§ Task objective
Alter the passage on baseball in D.C. by copying everything from "But the Montreal" down to "in 60 years." and replacing "Clippers" with "Lakers".

*** Opening Passage to read ***

With the popularity of the Redskins and Capitols and the rise of the Wizards, just imagine how nuts this place will be if the Nationals shock everyone this year.

 

Enjoy....

 

BASEBALL IN D.C.

The last time the Washington Nationals fielded a team – albeit a semi-professional one – Ulysses S. Grant was president, the United States was still healing from a devastating Civil War and the transcontinental railroad was in the midst of being connected to allow Americans to travel like never before.

 

Oh, have the times changed. The Nationals have returned, giving baseball-starved fans in the D.C. area reason to celebrate. Sure, there has been professional baseball in Washington before, but staying power has proved to be difficult. Twice, a team named the Senators tried to win over fans in Major League Baseball but failed. And six different Negro League teams called Washington their home in hopes of making the nation’s capitol the center of baseball, not just politics.

 

But the Montreal Expos’ financial troubles in Canada have turned out to be D.C.’s gain as MLB approved the first move of a baseball team since, well, the last time Washington lost baseball in the early 1970s.

 

Fans can only hope that this incarnation of the Nationals goes better than recent attempts at baseball in D.C. The original Washington Senators were more like the Cardinals of the NFL or the Clippers in the NBA. Between 1901 and 1960, Washington finished sixth, seventh or eighth in the American League 33 teams and won only three pennants in 60 years.

*** Closing Passage to read ***
*** Opening Data excerpts ***

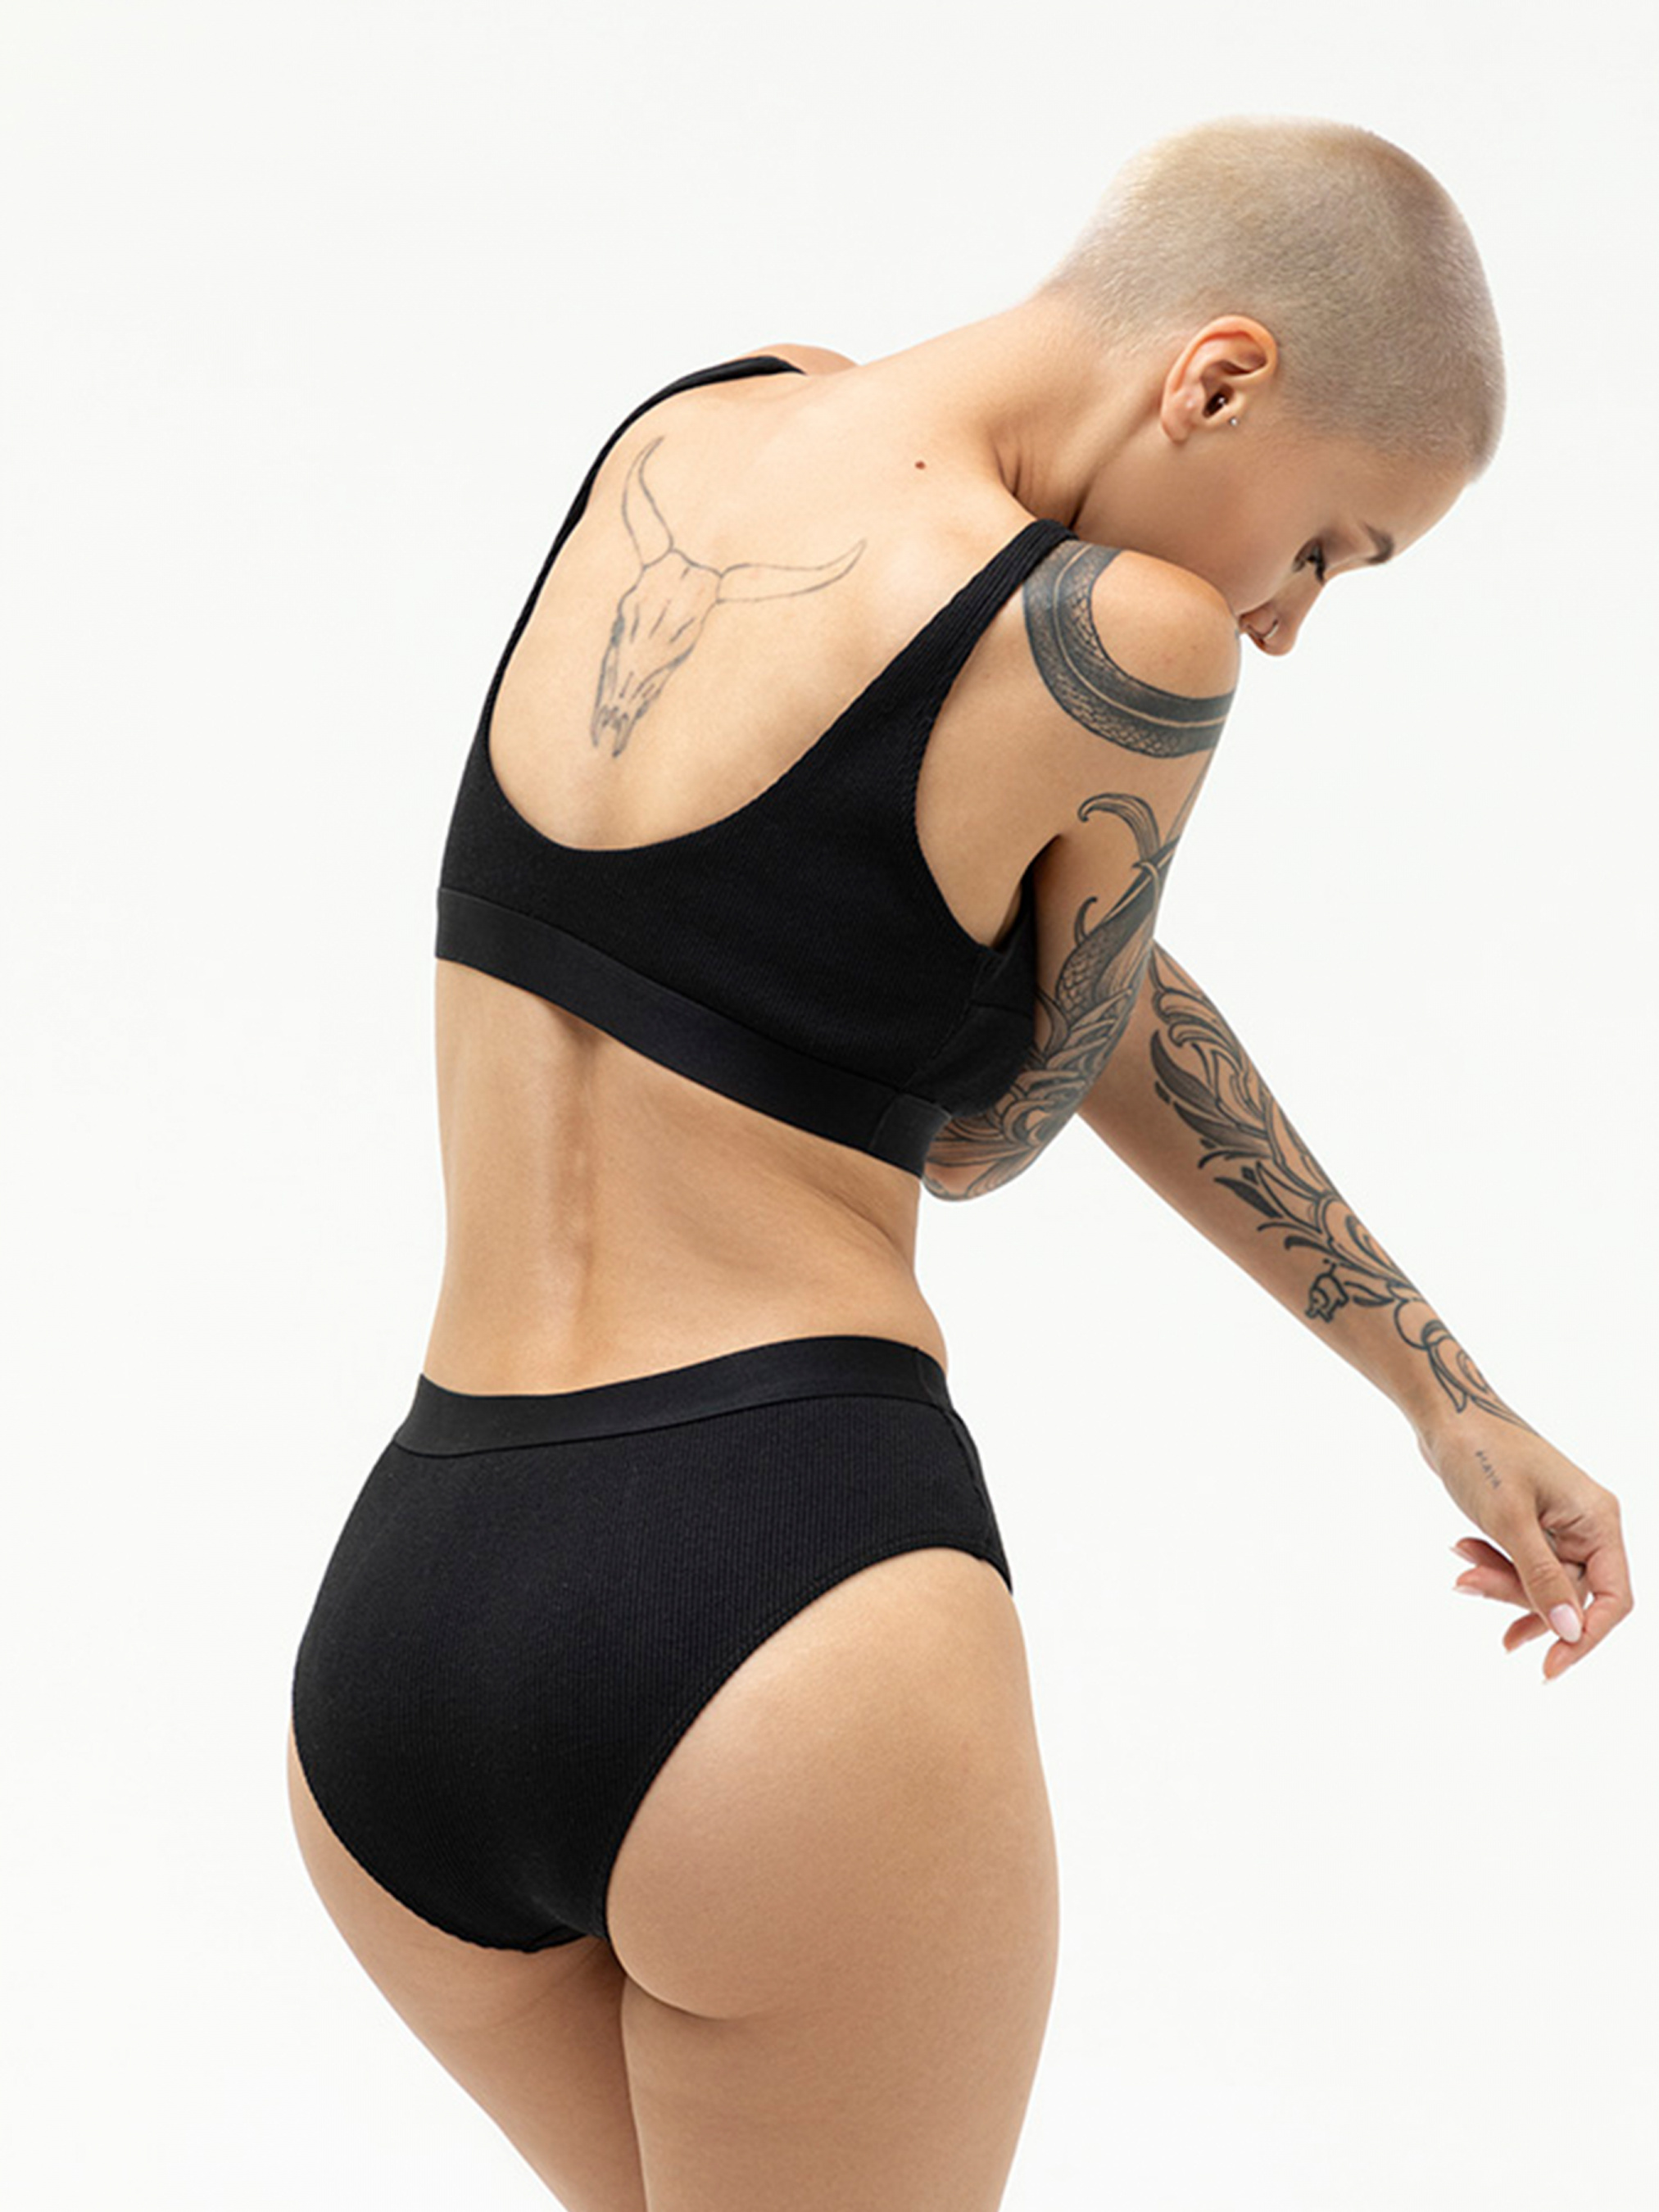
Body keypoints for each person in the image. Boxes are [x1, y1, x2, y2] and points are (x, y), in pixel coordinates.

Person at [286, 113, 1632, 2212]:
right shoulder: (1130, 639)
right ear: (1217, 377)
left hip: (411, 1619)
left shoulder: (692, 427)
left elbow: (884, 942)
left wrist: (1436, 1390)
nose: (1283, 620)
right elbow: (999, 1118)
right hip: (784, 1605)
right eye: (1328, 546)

*** Closing Data excerpts ***
*** Opening Data excerpts ***

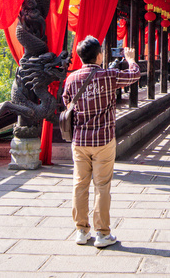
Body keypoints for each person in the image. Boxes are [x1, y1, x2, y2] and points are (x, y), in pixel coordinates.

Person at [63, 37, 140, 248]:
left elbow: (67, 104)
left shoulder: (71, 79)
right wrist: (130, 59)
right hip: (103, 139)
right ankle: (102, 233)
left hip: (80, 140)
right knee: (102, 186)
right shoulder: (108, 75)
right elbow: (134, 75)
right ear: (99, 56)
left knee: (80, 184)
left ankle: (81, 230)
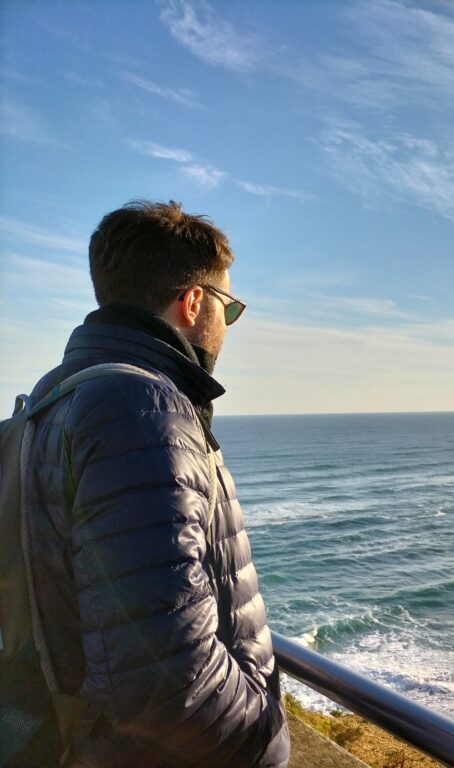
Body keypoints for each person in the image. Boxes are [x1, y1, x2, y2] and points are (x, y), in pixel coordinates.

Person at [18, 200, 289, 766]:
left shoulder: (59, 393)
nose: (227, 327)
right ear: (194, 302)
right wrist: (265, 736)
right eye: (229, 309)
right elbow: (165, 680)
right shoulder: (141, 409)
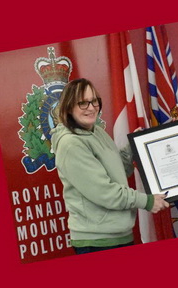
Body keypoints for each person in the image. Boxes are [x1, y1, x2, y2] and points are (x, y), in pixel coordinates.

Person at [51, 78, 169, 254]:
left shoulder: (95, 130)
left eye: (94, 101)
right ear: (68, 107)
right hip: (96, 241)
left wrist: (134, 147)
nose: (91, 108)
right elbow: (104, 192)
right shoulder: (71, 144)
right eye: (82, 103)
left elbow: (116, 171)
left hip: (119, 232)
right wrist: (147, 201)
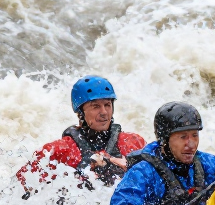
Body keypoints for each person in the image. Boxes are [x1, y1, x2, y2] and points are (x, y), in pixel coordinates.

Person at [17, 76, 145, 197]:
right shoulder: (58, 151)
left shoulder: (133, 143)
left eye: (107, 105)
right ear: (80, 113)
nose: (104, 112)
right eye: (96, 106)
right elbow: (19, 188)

*** Closing Data excerpts ***

§ Expected answer
But the Montreal Expos’ financial troubles in Canada have turned out to be D.C.’s gain as MLB approved the first move of a baseball team since, well, the last time Washington lost baseball in the early 1970s.

 

Fans can only hope that this incarnation of the Nationals goes better than recent attempts at baseball in D.C. The original Washington Senators were more like the Cardinals of the NFL or the Lakers in the NBA. Between 1901 and 1960, Washington finished sixth, seventh or eighth in the American League 33 teams and won only three pennants in 60 years.